Tonight we'll move on from the chicken butchering saga to the septic saga. And, believe me, I really wish there was no septic saga to tell!

Pretty much everywhere in Minnesota experienced a cold snap the last couple of weeks. Up here, the high during the day didn't get over 13 degrees in 13 days (usually it never even got up to zero), and the low bottomed out at -27 degrees. Add to this the lack of snow for ground cover which provides insulation for septic pipes, tanks, mound systems, and drain fields, and you have the makings for a real disaster . . . county-wide.

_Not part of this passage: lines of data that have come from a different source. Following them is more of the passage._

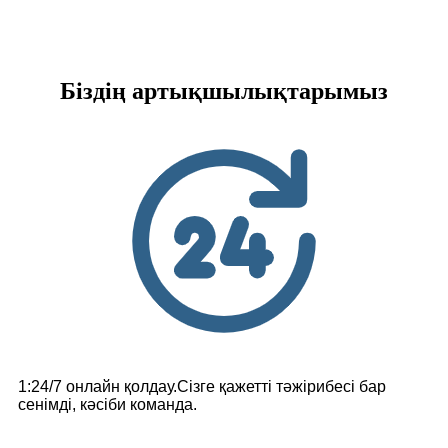
Біздің артықшылықтарымыз
1:24/7 онлайн қолдау.Сізге қажетті тәжірибесі бар
сенімді, кәсіби команда.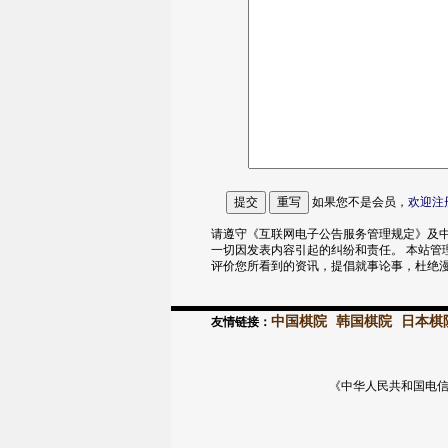
如果您不是会员，
欢迎
注
请遵守《互联网电子公告服务管理规定》及中
一切因发表内容引起的纠纷和责任。 本站管
评价您所看到的资讯，提倡就事论事，杜绝
中国棋院
韩国棋院
日本棋
友情链接：
《中华人民共和国电信与信息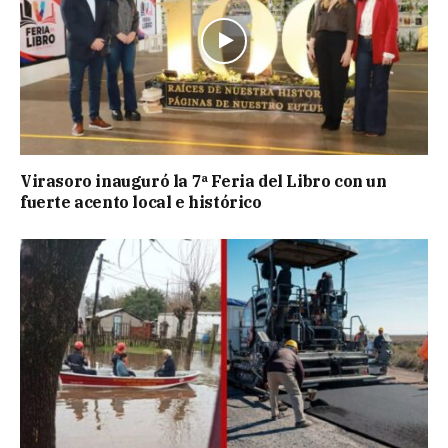
Virasoro inauguró la 7ª Feria del Libro con un
fuerte acento local e histórico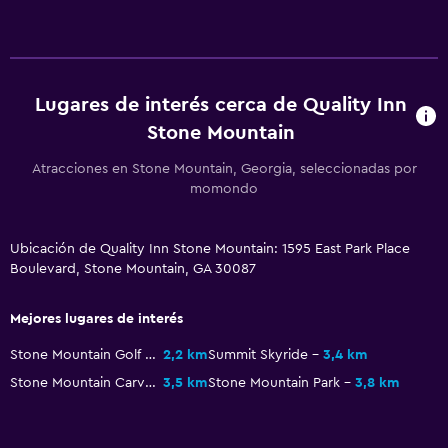
Zona de estar
Posibilidad de habitaciones conectadas
Espacio de almacenamiento
Lugares de interés cerca de Quality Inn
Stone Mountain
Lavandería
Lavandería
Atracciones en Stone Mountain, Georgia, seleccionadas por
momondo
Plancha y tabla de planchar
Ubicación de Quality Inn Stone Mountain: 1595 East Park Place
Estacionamiento y transporte
Boulevard, Stone Mountain, GA 30087
Estacionamiento gratuito
Mejores lugares de interés
Zona de trabajo
Stone Mountain Golf Club
2,2 km
Summit Skyride
3,4 km
Escritorio
Stone Mountain Carving
3,5 km
Stone Mountain Park
3,8 km
Spa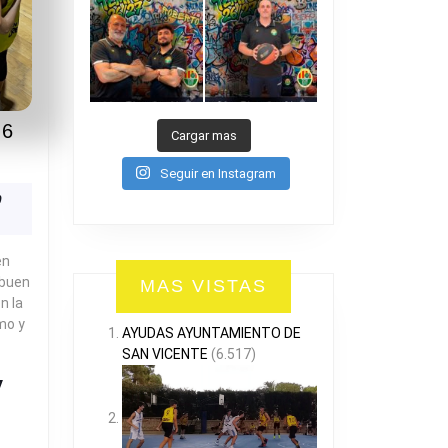
46
Cargar mas
CENTUM
Seguir en Instagram
-
ión
0
ESAVI
en
 buen
MAS VISTAS
n la
mo y
AYUDAS AYUNTAMIENTO DE
SAN VICENTE
(6.517)
R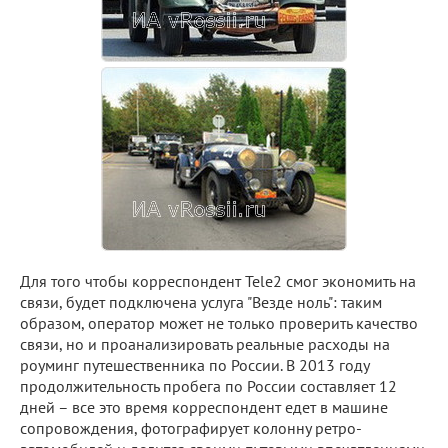
Для того чтобы корреспондент Tele2 смог экономить на
связи, будет подключена услуга "Везде ноль": таким
образом, оператор может не только проверить качество
связи, но и проанализировать реальные расходы на
роуминг путешественника по России. В 2013 году
продолжительность пробега по России составляет 12
дней – все это время корреспондент едет в машине
сопровождения, фотографирует колонну ретро-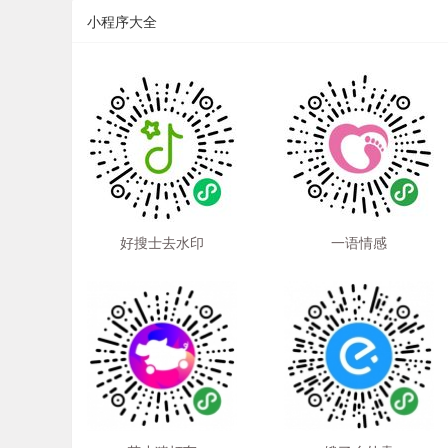
小程序大全
好搜士去水印
一语情感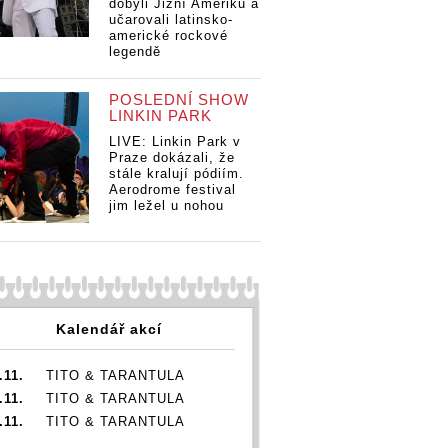
dobyli Jižní Ameriku a
učarovali latinsko-
americké rockové
legendě
POSLEDNÍ SHOW
LINKIN PARK
LIVE: Linkin Park v
Praze dokázali, že
stále kralují pódiím.
Aerodrome festival
jim ležel u nohou
Kalendář akcí
.11.
TITO & TARANTULA
.11.
TITO & TARANTULA
.11.
TITO & TARANTULA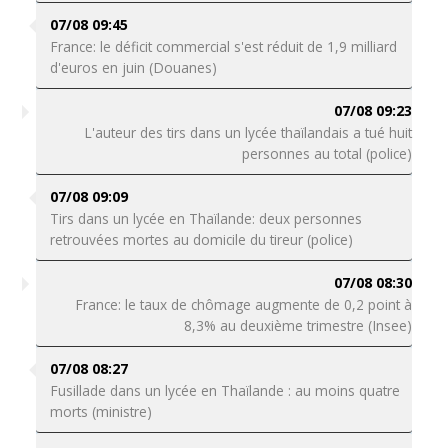
07/08 09:45
France: le déficit commercial s'est réduit de 1,9 milliard
d'euros en juin (Douanes)
07/08 09:23
L'auteur des tirs dans un lycée thaïlandais a tué huit
personnes au total (police)
07/08 09:09
Tirs dans un lycée en Thaïlande: deux personnes
retrouvées mortes au domicile du tireur (police)
07/08 08:30
France: le taux de chômage augmente de 0,2 point à
8,3% au deuxième trimestre (Insee)
07/08 08:27
Fusillade dans un lycée en Thaïlande : au moins quatre
morts (ministre)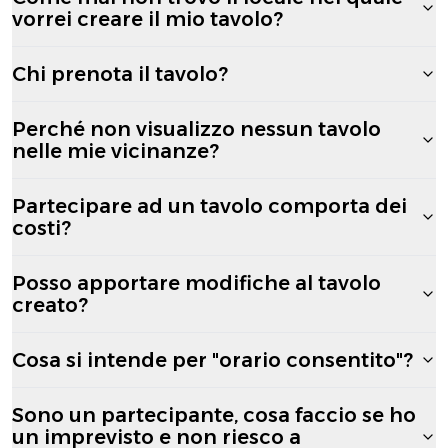
vorrei creare il mio tavolo?
Chi prenota il tavolo?
Perché non visualizzo nessun tavolo
nelle mie vicinanze?
Partecipare ad un tavolo comporta dei
costi?
Posso apportare modifiche al tavolo
creato?
Cosa si intende per "orario consentito"?
Sono un partecipante, cosa faccio se ho
un imprevisto e non riesco a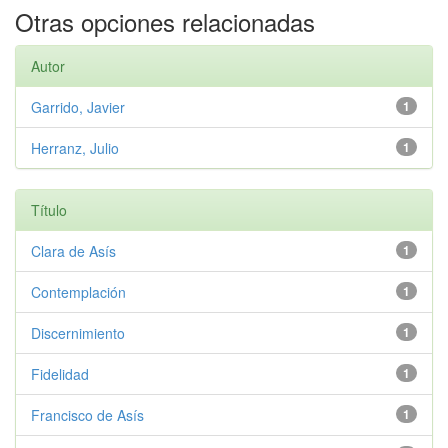
Otras opciones relacionadas
Autor
Garrido, Javier
1
Herranz, Julio
1
Título
Clara de Asís
1
Contemplación
1
Discernimiento
1
Fidelidad
1
Francisco de Asís
1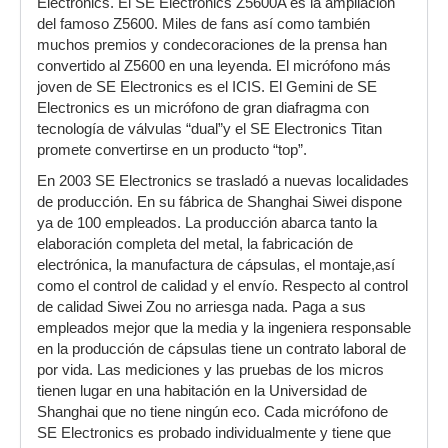
Electronics. El SE Electronics Z5600A es la ampliación
del famoso Z5600. Miles de fans así como también
muchos premios y condecoraciones de la prensa han
convertido al Z5600 en una leyenda. El micrófono más
joven de SE Electronics es el ICIS. El Gemini de SE
Electronics es un micrófono de gran diafragma con
tecnología de válvulas “dual”y el SE Electronics Titan
promete convertirse en un producto “top”.
En 2003 SE Electronics se trasladó a nuevas localidades
de producción. En su fábrica de Shanghai Siwei dispone
ya de 100 empleados. La producción abarca tanto la
elaboración completa del metal, la fabricación de
electrónica, la manufactura de cápsulas, el montaje,así
como el control de calidad y el envío. Respecto al control
de calidad Siwei Zou no arriesga nada. Paga a sus
empleados mejor que la media y la ingeniera responsable
en la producción de cápsulas tiene un contrato laboral de
por vida. Las mediciones y las pruebas de los micros
tienen lugar en una habitación en la Universidad de
Shanghai que no tiene ningún eco. Cada micrófono de
SE Electronics es probado individualmente y tiene que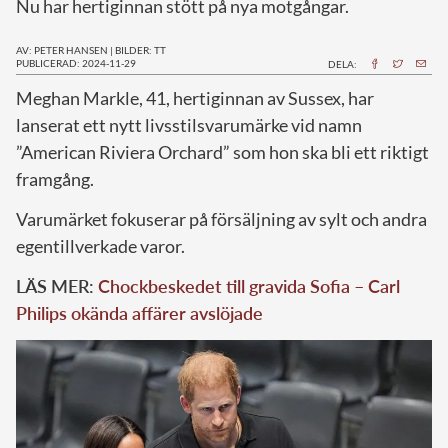
Nu har hertiginnan stött på nya motgångar.
AV: PETER HANSEN
|
BILDER: TT
PUBLICERAD: 2024-11-29
DELA:
M
eghan Markle, 41, hertiginnan av Sussex, har
lanserat ett nytt livsstilsvarumärke vid namn
”American Riviera Orchard” som hon ska bli ett riktigt
framgång.
Varumärket fokuserar på försäljning av sylt och andra
egentillverkade varor.
LÄS MER:
Chockbeskedet till gravida Sofia – Carl
Philips okända affärer avslöjade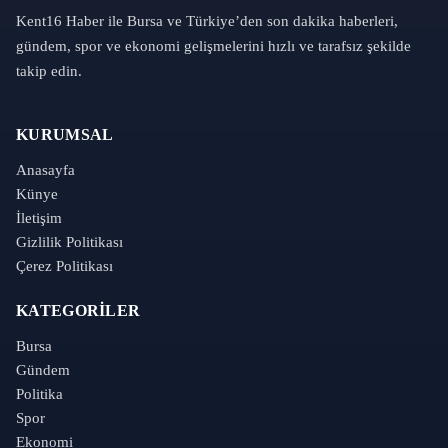
Kent16 Haber ile Bursa ve Türkiye’den son dakika haberleri,
gündem, spor ve ekonomi gelişmelerini hızlı ve tarafsız şekilde
takip edin.
KURUMSAL
Anasayfa
Künye
İletişim
Gizlilik Politikası
Çerez Politikası
KATEGORILER
Bursa
Gündem
Politika
Spor
Ekonomi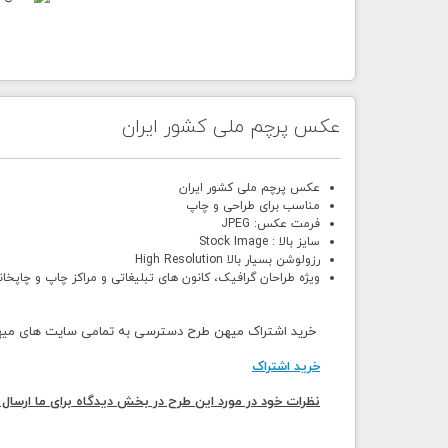
عکس پرچم ملی کشور ایران
عکس پرچم ملی کشور ایران
مناسب برای طراحی و چاپ
فرمت عکس: JPEG
سایز بالا : Stock Image
رزولوشن بسیار بالا High Resolution
ویژه طراحان گرافیک، کانون های تبلیغاتی و مراکز چاپ و چاپخان
خرید اشتراک میهن طرح دسترسی به تمامی سایت های میهن 
خرید اشتراک
نظرات خود در مورد این طرح در بخش دیدگاه برای ما ارسال 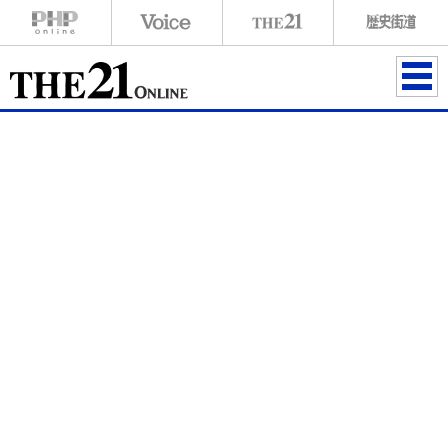
ME
NU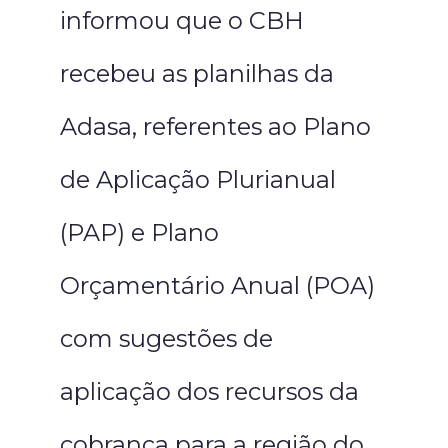
informou que o CBH
recebeu as planilhas da
Adasa, referentes ao Plano
de Aplicação Plurianual
(PAP) e Plano
Orçamentário Anual (POA)
com sugestões de
aplicação dos recursos da
cobrança para a região do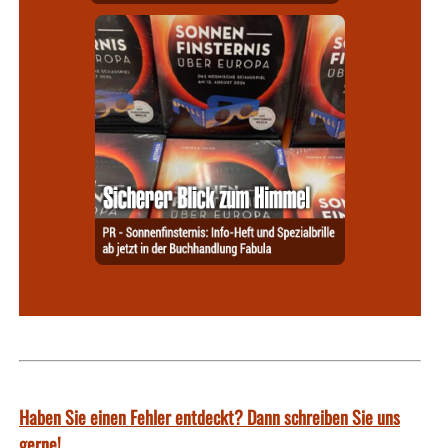
Haben Sie einen Fehler entdeckt? Dann schreiben Sie uns
gerne!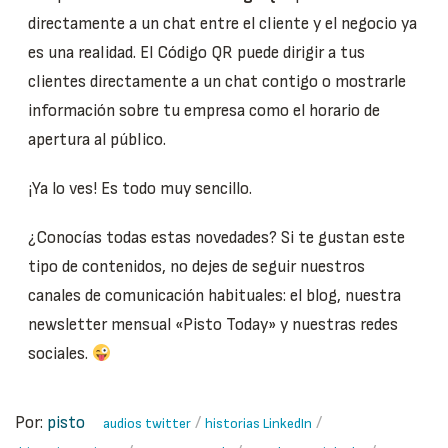
directamente a un chat entre el cliente y el negocio ya
es una realidad. El Código QR puede dirigir a tus
clientes directamente a un chat contigo o mostrarle
información sobre tu empresa como el horario de
apertura al público.
¡Ya lo ves! Es todo muy sencillo.
¿Conocías todas estas novedades? Si te gustan este
tipo de contenidos, no dejes de seguir nuestros
canales de comunicación habituales: el blog, nuestra
newsletter mensual «Pisto Today» y nuestras redes
sociales.
Por:
pisto
/
/
audios twitter
historias LinkedIn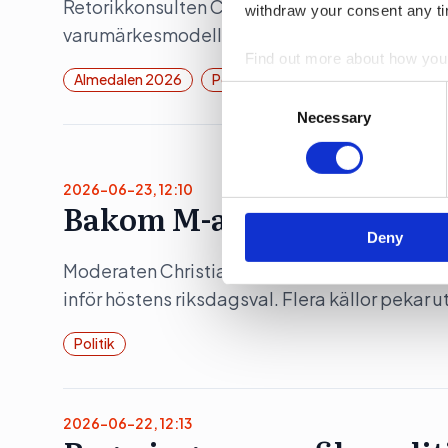
Retorikkonsulten Camilla Eriksson analyserar 
withdraw your consent any tim
varumärkesmodell Field of Meaning. Först ut 
Find out more about how your
Almedalen 2026
Politik
Consent
We use cookies to personalis
Selection
Necessary
information about your use of
other information that you’ve
2026-06-23, 12:10
Bakom M-avhoppet i Karl
Deny
Moderaten Christian Holm lämnar sina politis
inför höstens riksdagsval. Flera källor pekar 
Politik
2026-06-22, 12:13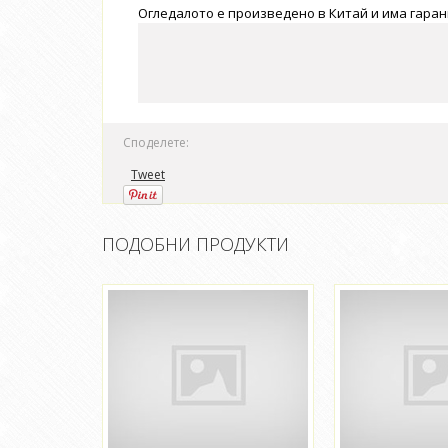
Огледалото е произведено в Китай и има гаран
Споделете:
Tweet
ПОДОБНИ ПРОДУКТИ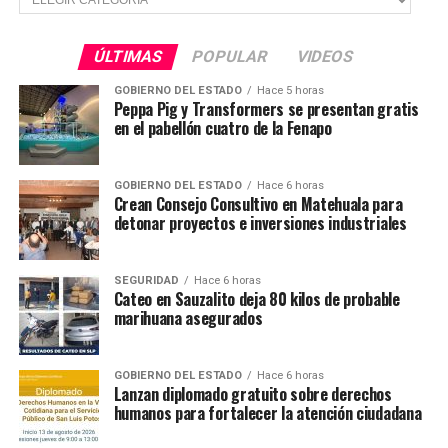
27 muertos
ÚLTIMAS
POPULAR
VIDEOS
GOBIERNO DEL ESTADO
Hace 5 horas
Peppa Pig y Transformers se presentan gratis
en el pabellón cuatro de la Fenapo
GOBIERNO DEL ESTADO
Hace 6 horas
Crean Consejo Consultivo en Matehuala para
detonar proyectos e inversiones industriales
SEGURIDAD
Hace 6 horas
Cateo en Sauzalito deja 80 kilos de probable
marihuana asegurados
GOBIERNO DEL ESTADO
Hace 6 horas
Lanzan diplomado gratuito sobre derechos
humanos para fortalecer la atención ciudadana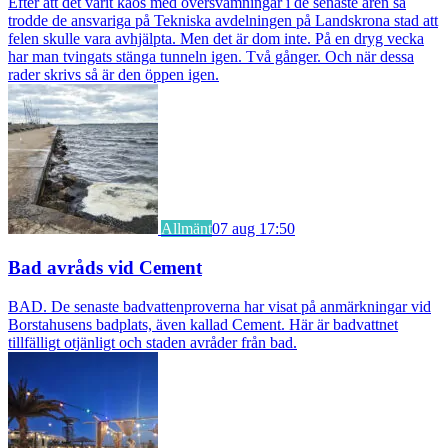
Efter att det varit kaos med översvämningar i de senaste åren så
trodde de ansvariga på Tekniska avdelningen på Landskrona stad att
felen skulle vara avhjälpta. Men det är dom inte. På en dryg vecka
har man tvingats stänga tunneln igen. Två gånger. Och när dessa
rader skrivs så är den öppen igen.
Allmänt
07 aug 17:50
Bad avråds vid Cement
BAD. De senaste badvattenproverna har visat på anmärkningar vid
Borstahusens badplats, även kallad Cement. Här är badvattnet
tillfälligt otjänligt och staden avråder från bad.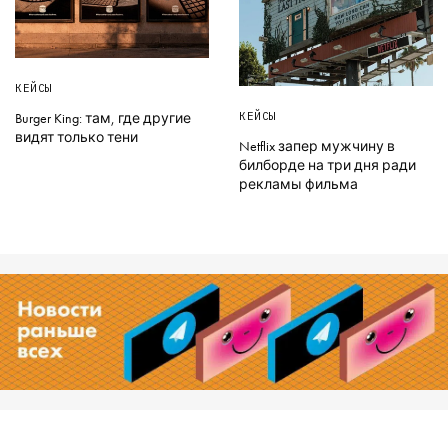
КЕЙСЫ
КЕЙСЫ
Burger King: там, где другие
видят только тени
Netflix запер мужчину в
билборде на три дня ради
рекламы фильма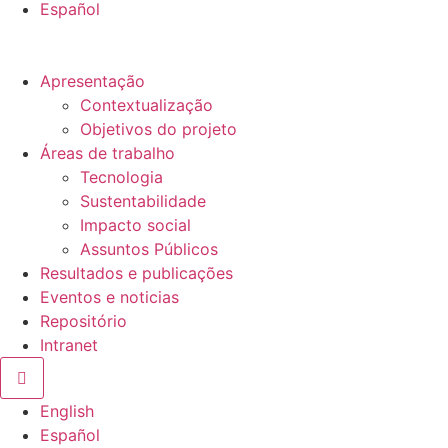
Español
Apresentação
Contextualização
Objetivos do projeto
Áreas de trabalho
Tecnologia
Sustentabilidade
Impacto social
Assuntos Públicos
Resultados e publicações
Eventos e noticias
Repositório
Intranet
Hamburger Toggle Menu
English
Español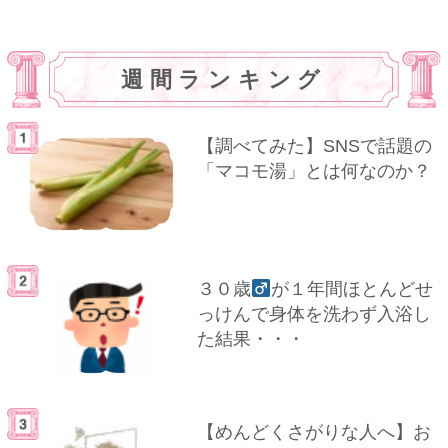
週間ランキング
【調べてみた】SNSで話題の
「マコモ湯」とは何なのか？
３０歳
が１年間ほとんどせ
っけんで身体を洗わず入浴し
た結果・・・
【めんどくさがりな人へ】お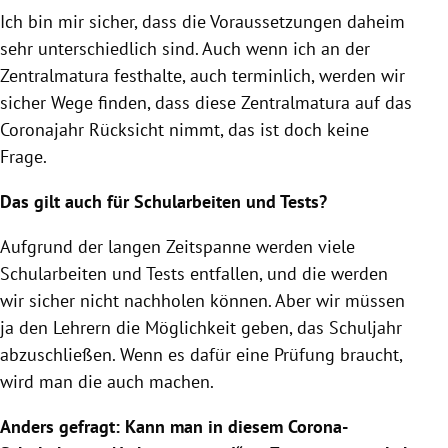
Ich bin mir sicher, dass die Voraussetzungen daheim
sehr unterschiedlich sind. Auch wenn ich an der
Zentralmatura
festhalte, auch terminlich, werden wir
sicher Wege finden, dass diese
Zentralmatura
auf das
Coronajahr Rücksicht nimmt, das ist doch keine
Frage.
Das gilt auch für Schularbeiten und Tests?
Aufgrund der langen Zeitspanne werden viele
Schularbeiten und Tests entfallen, und die werden
wir sicher nicht nachholen können. Aber wir müssen
ja den Lehrern die Möglichkeit geben, das Schuljahr
abzuschließen. Wenn es dafür eine Prüfung braucht,
wird man die auch machen.
Anders gefragt: Kann man in diesem Corona-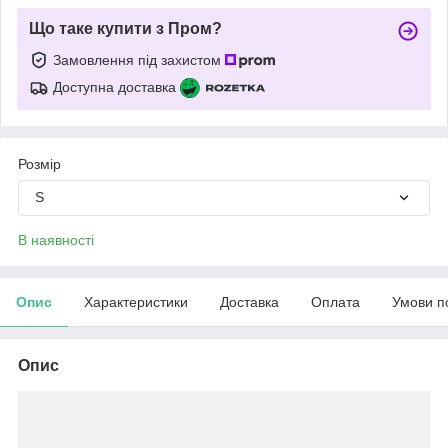
Що таке купити з Пром?
Замовлення під захистом
Доступна доставка
Розмір
S
В наявності
Опис
Характеристики
Доставка
Оплата
Умови п
Опис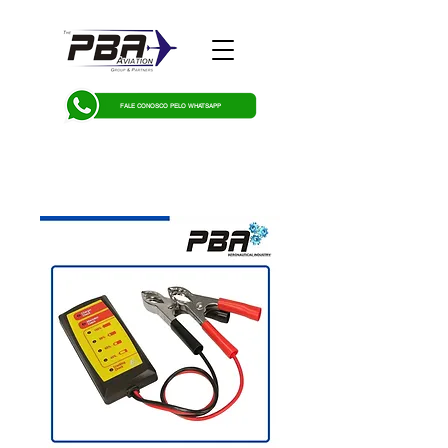
FALE CONOSCO PELO WHATSAPP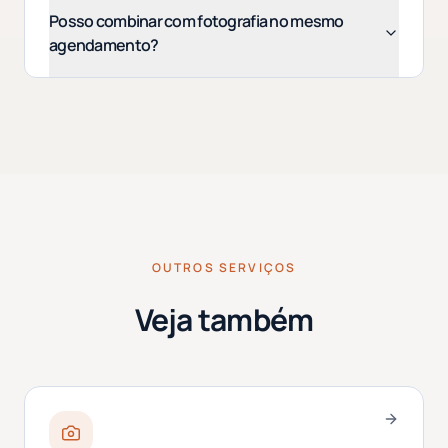
Posso combinar com fotografia no mesmo
agendamento?
OUTROS SERVIÇOS
Veja também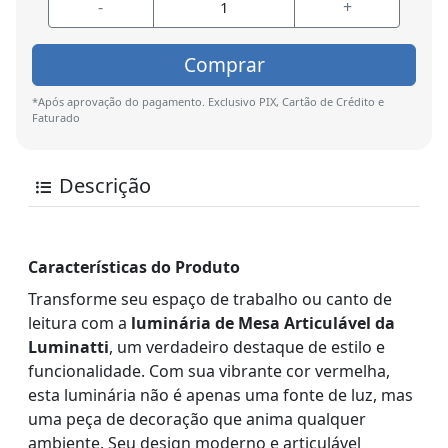
-
+
Comprar
*Após aprovação do pagamento. Exclusivo PIX, Cartão de Crédito e
Faturado
Descrição
Características do Produto
Transforme seu espaço de trabalho ou canto de
leitura com a
luminária de Mesa Articulável da
Luminatti
, um verdadeiro destaque de estilo e
funcionalidade. Com sua vibrante cor vermelha,
esta luminária não é apenas uma fonte de luz, mas
uma peça de decoração que anima qualquer
ambiente. Seu design moderno e articulável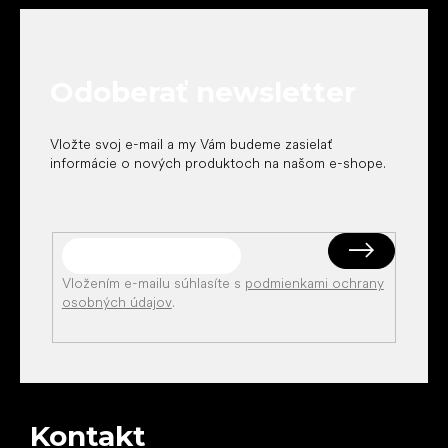
á
p
ä
t
Odoberať newsletter
i
e
Vložte svoj e-mail a my Vám budeme zasielať
informácie o nových produktoch na našom e-shope.
Vložením e-mailu súhlasíte s
podmienkami ochrany
osobných údajov
.
Kontakt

Because we have the most snow in the county (save maybe further north, as the crow flies), we didn't give this impending problem a thought. We heard of folks whose water lines froze, whose septics froze. If we'd still been at Hastings, we would have been dealing with these problems, and we wondered aloud how the woman was doing who bought it. But, we didn't worry.

We should have.

The plumber was due Valentine's Day to install (again, FINALLY) the shower. That was Wednesday. Concurrent with this was the business trip that Tom had to go on . . . leaving on Wednesday. On Monday afternoon, after a day of using the water like normal, I flushed the toilet. It bubbled . . . and stopped. I flushed it again. No water went down. Matter of fact, the water only rose! Sh*t! Where the hell is the plunger?! (Even tho I'd done nothing to warrant the clog, thank you very much.) I managed to catch Tom at work to ask him to buy a plunger on the way home. "Why," he asks? I explain the situation. "Oh, no! It's not plugged. That's the septic line." I, in complete denial, insist that he still purchase and bring home a plunger . . . which he does.

Upon receipt of said plunger shortly after 5:00 PM, I go into the bathroom to face the offending toilet. I plunge. Nothing. I plunge a second time. Hard. Waste water SHOOTS out of the trap next to the toilet where the guest shower will eventually be (fortunately, a baggie was covering the opening of it). Waste water also squeezes out from the seal around the entire base of the toilet. Umm, yeah . . . it's not a clog. Unfortunately.

So, Tom suits up and heads outside to take the top off the septic line clean-out at the side of the house. It's full of water. To the top. And, the water is frozen. Not good. Not good at all.

A search for the salamander heater and a rigging-up of chimney pipe (to channel the heat through) to try to thaw out the clean-out is next. Except, in the frigid temps we've been having, the fuel in the salamander is like molasses, and it won't catch fire. So, into the house the entire contraption goes to warm up and thaw out a bit. Meanwhile, Tom heads up to the trapper cabin to retrieve the antique commode bought at an estate sale a summer or two ago.